Social class is a persistent reality that defines the way any one of us approaches life. A teacher may set out to make students learn the study skills needed for math in a given class but if the classroom is an economically weak neighborhood and the worksheets refer to problems with people spending enormous amounts on luxury goods, one can readily see the disconnect between student and lesson here. In this case, the worksheet may well distract a student from learning the intended skill for that day.
Race is in some senses a more overt marker and in that sense is probably more likely to be registered in the way it influences education. A student of Native American heritage in a middle school social studies classroom is likely to raise issues about the Westward Expansion, if he or she has heard a story of their tribe in a different context. While a teacher has to make every effort to teach historical facts with impartiality, it is not always easy to play to the role of objective observer and personal prejudices are hard to avoid. The United States has a rich a colorful history of races coming together and yet unfortunately this has not always been a harmonious process. While it is tempting to teach future generations to not dwell on the injustices of the past, this can be unfair to different races. Depending on the age level of the children, it is best to deal with the unpleasant aspects of our national history also because otherwise children from racial minority families may well fret about the glossing over off reality.
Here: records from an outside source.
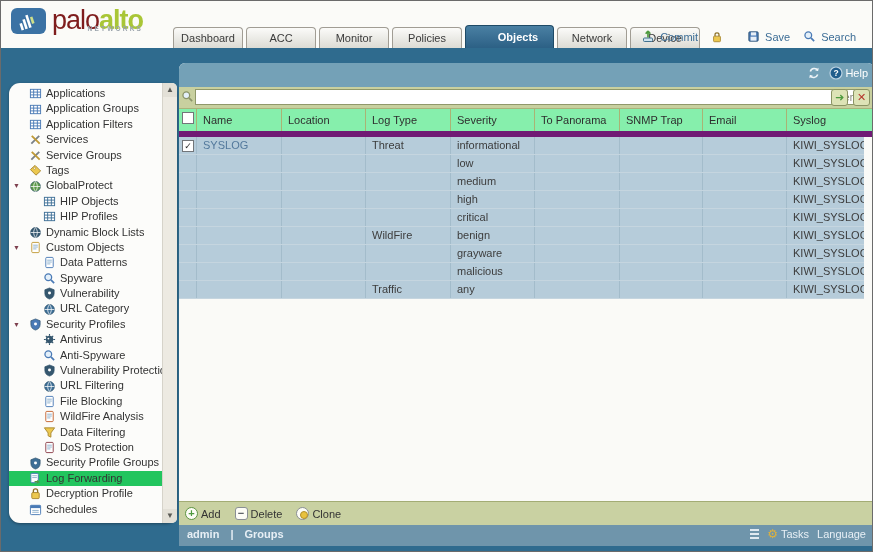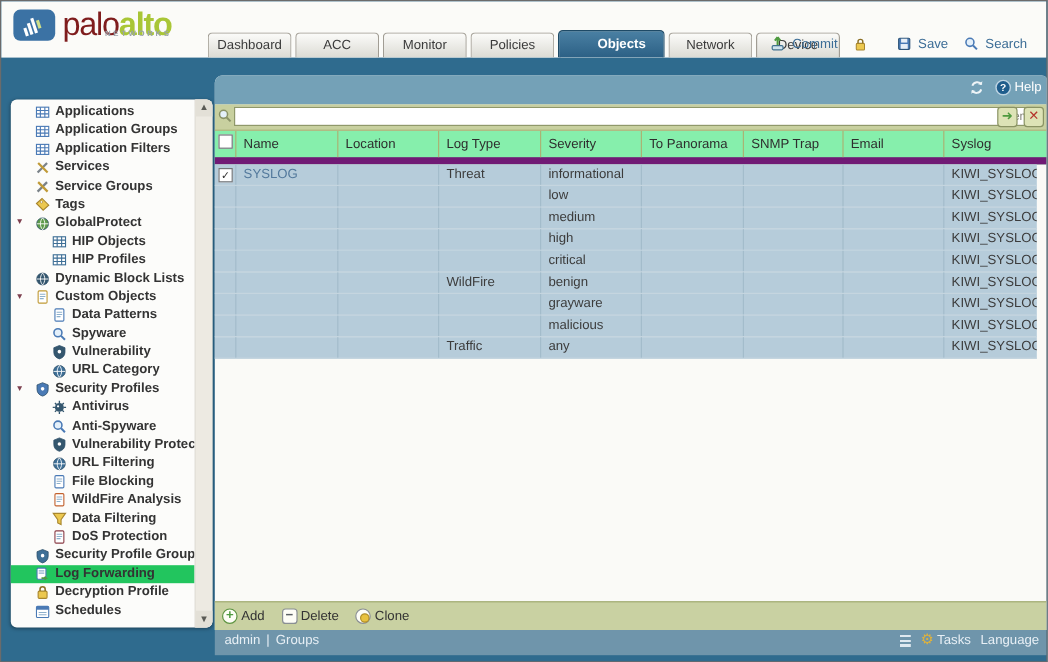--- a/index.html
+++ b/index.html
@@ -15,22 +15,22 @@
   .tabs{position:absolute;left:172px;top:26px;display:flex;gap:3px;}
   .tab{width:68px;height:20px;line-height:20px;text-align:center;font-size:11px;color:#3a3a3a;
        background:linear-gradient(#fbfbf9,#dcdbd4);border:1px solid #a19d94;border-bottom:none;
        border-radius:4px 4px 0 0;cursor:pointer;}
   .tab.active{background:linear-gradient(#4a80a3,#2c6085);color:#fff;font-weight:bold;border-color:#1e4a66;
        height:22px;margin-top:-2px;line-height:22px;width:70px;padding-left:17px;}
   .hdr-actions{position:absolute;right:8px;top:28px;display:flex;align-items:flex-end;gap:5px;font-size:11px;color:#3c6d96;}
   .hdr-actions .lbl{margin-right:8px;cursor:pointer;}
   .icn{display:inline-block;vertical-align:middle;}
   
-  .sidebar{position:absolute;left:8px;top:82px;width:168px;height:440px;background:#fcfcfa;border-radius:5px;
-       box-shadow:0 1px 3px rgba(0,0,0,.35);font-weight:bold;}
+  .sidebar{position:absolute;left:8px;top:82px;width:168px;height:440px;background:#fcfcfa;border-radius:11px;
+       box-shadow:0 1px 3px rgba(0,0,0,.35);}
   .side-list{position:absolute;left:0;top:3px;width:153px;}
   .si{position:relative;height:15.4px;line-height:15.4px;font-size:11px;color:#333;padding-left:20px;white-space:nowrap;cursor:pointer;display:flex;align-items:center;gap:4px;}
   .si.child{padding-left:34px;}
   .si.selected{background:#22c55e;}
   .si .tri{position:absolute;left:4px;top:0;font-size:7px;color:#7d3f4e;}
   .si svg{flex:0 0 auto;}
   .si span{overflow:hidden;}
   .side-scroll{position:absolute;right:0;top:0;width:14px;height:100%;background:#edeae2;border-left:1px solid #d6d3ca;border-radius:0 5px 5px 0;}
   .sarrow{position:absolute;left:0;width:14px;height:14px;font-size:8px;color:#5a5a55;text-align:center;line-height:14px;background:#e3e0d7;cursor:pointer;}
   .sarrow.up{top:0;border-radius:0 5px 0 0;}
@@ -58,21 +58,21 @@
   .cb{display:inline-block;width:10px;height:10px;background:#fff;border:1px solid #72767a;font-size:9px;line-height:10px;text-align:center;color:#2d2d2d;margin-top:3px;cursor:pointer;}
   .botbar{position:absolute;bottom:0;left:0;width:100%;height:24px;background:#c9d1a2;border-top:1px solid #a3ac74;display:flex;align-items:center;gap:14px;padding-left:6px;box-sizing:border-box;font-size:11px;color:#333;}
   .botbar .act{display:flex;align-items:center;gap:3px;cursor:pointer;}
   .cicon{display:inline-block;width:13px;height:13px;border-radius:50%;background:#fdfdf6;text-align:center;line-height:11px;font-weight:bold;font-size:11px;box-sizing:border-box;}
   .cicon.add{border:1px solid #5d9441;color:#4e9a3f;}
   .cicon.del{border:1px solid #8a8f94;border-radius:3px;color:#5a5f63;}
   .cicon.clone{border:1px solid #8a8f94;position:relative;}
   .cicon.clone::after{content:"";position:absolute;left:3px;top:3px;width:6px;height:6px;border-radius:50%;background:#e8c23e;border:1px solid #b2902a;}
   
   .footer{position:absolute;left:178px;top:524px;width:695px;height:21px;background:#6f95ab;font-size:11px;color:#e7eff5;}
-  .footer .left{position:absolute;left:8px;top:3px;display:flex;gap:5px;align-items:center;}
+  .footer .left{position:absolute;left:8px;top:3px;display:flex;gap:11px;align-items:center;font-weight:bold;}
   .footer .right{position:absolute;right:8px;top:3px;display:flex;gap:8px;align-items:center;}
   .stripe-icon{display:inline-block;width:9px;height:11px;background:repeating-linear-gradient(#dfe9f0 0 2px,#6f95ab 2px 4px);}
   .gear{color:#dfb23c;font-size:12px;line-height:11px;}
   .flink{cursor:pointer;}
 </style>
 </head>
 <body>
 
 <svg width="0" height="0" style="position:absolute">
   <defs>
Race and social class also affect education in other ways. Very often people from a racial minority group or a lower income family do not have a family history of higher education. If the parents or grandparents have not had access to education, the child that comes from such a family is not likely to have had anybody read to them or even have had to opportunity to be exposed to many books. As all educators know, this can be a disadvantage when these children are placed in a class where many other children have had tremendous exposure to the written word. They may seem like slow learners even though all it really means is that they are getting a late start. The teachers have to be aware of these crucial differences and ensure that these children do not label themselves as weak or poor students. An encouraging environment and a little focused help can go a long way in helping disadvantaged students catch up and this needs to be handled with empathy and sensitivity. It makes sense to create teachers resources that cater to different levels and also to have assessment rubrics that factor in such details.
While education should ideally be untouched by race, class or gender, it is an unreal expectation. We live in a world defined by these elements and so our educational process should factor these in when the plans are drawn-up early in the year. To not acknowledge the role of race and social class may leave a teacher feeling unprepared even if he or she has meticulous lesson plans. A good teacher should have the ability to be responsive to students who are dealing with situations influenced by racial differences or evidence of social distinction.